Assise - janvier 2011

Fran--ois-en-adoration.jpg  

  photo : François en adoration (Basilique supérieure San Francesco)

Goûter Assise en hiver, prendre le risque du brouillard qui monte de la plaine d’Ombrie pour envelopper la ville et y deviner avec plus de mystère, la présence de François.


Affronter le vent froid qui descend du mont Subasio enneigé et rejoindre François au Carceri au cœur de sa nuit.


Marcher vers San Damiano que les derniers rayons de soleil illuminent avant l’heure de vêpres.


Contempler Assise de la Rocca au coucher du soleil, avec cette lumière rasante d’hiver qui donne une couleur si particulière aux pierres.

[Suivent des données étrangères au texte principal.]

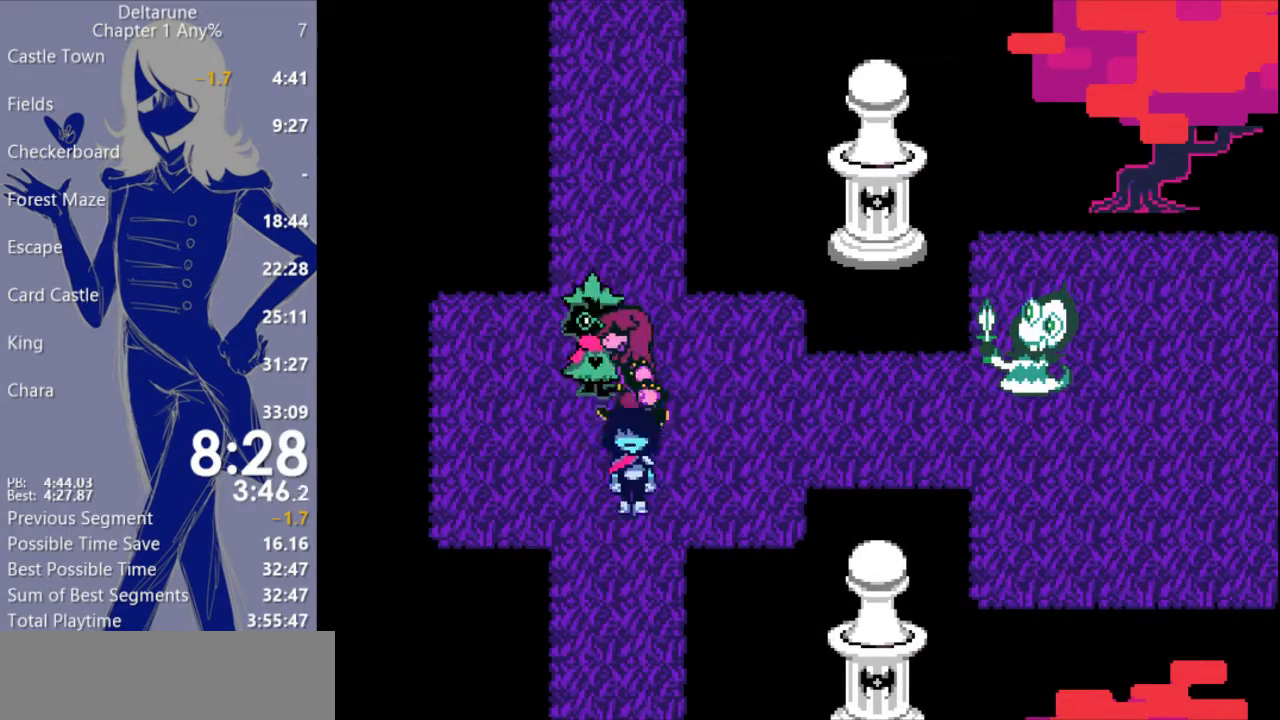
{"keys": ["c", "down", "x"], "events": []}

Bref, goûter Assise enveloppée de son silence d’hiver, porte plus profondément à la méditation et à la contemplation. Nous comprenons mieux comment le silence de l’homme et le silence de Dieu peuvent entrer en correspondance et, comment, dans cette communion, ce double silence devient le lieu de la Transfiguration.


Silenzio à l’Ermitage des Carceri.

C’est à l’ermitage des Carceri, balayé par les intempéries, qu’agenouillé dans un pauvre abri, nous comprenons que, s’il veut se jeter dans les bras du Dieu Vivant, du Dieu Amour, l’homme doit faire l’expérience de l’absence de Dieu et de son silence. Ce ne sont pas les dogmes ni les lois qui peuvent faire comprendre à l’homme que la toute-puissance de Dieu est celle de l’amour et que, si « l’amour est fort comme la mort » comme le dit le Cantique des Cantiques, sa force est fragile comme la tendresse et la miséricorde, faible et fragile comme la naissance. Ce ne sont pas les discours qui peuvent faire comprendre cela à l’homme, mais le silence. En lui peut naitre la vérité de la communion de Dieu et de l’homme.


Silenzio à la Basilique Santa Chiara.

Pour l’homme Biblique, Dieu a un visage et il parle à l’homme. Etre seul à la Basilique Santa Chiara, devant le Christ de Saint Damien, nous fait vraiment découvrir que le combat intérieur entre l’homme et Dieu a pour ultime langage le silence. C’est lui qui reste quand on a épuisé les discours qui s’efforcent en vain de combler le gouffre infini qui sépare la chair de l’esprit. Lorsqu’il consent à parler, Dieu a forcément le dernier mot, bien au-delà du dernier mot de François. Mais ce dernier mot de Dieu n’est audible que parce que François a renoncé à son propre discours.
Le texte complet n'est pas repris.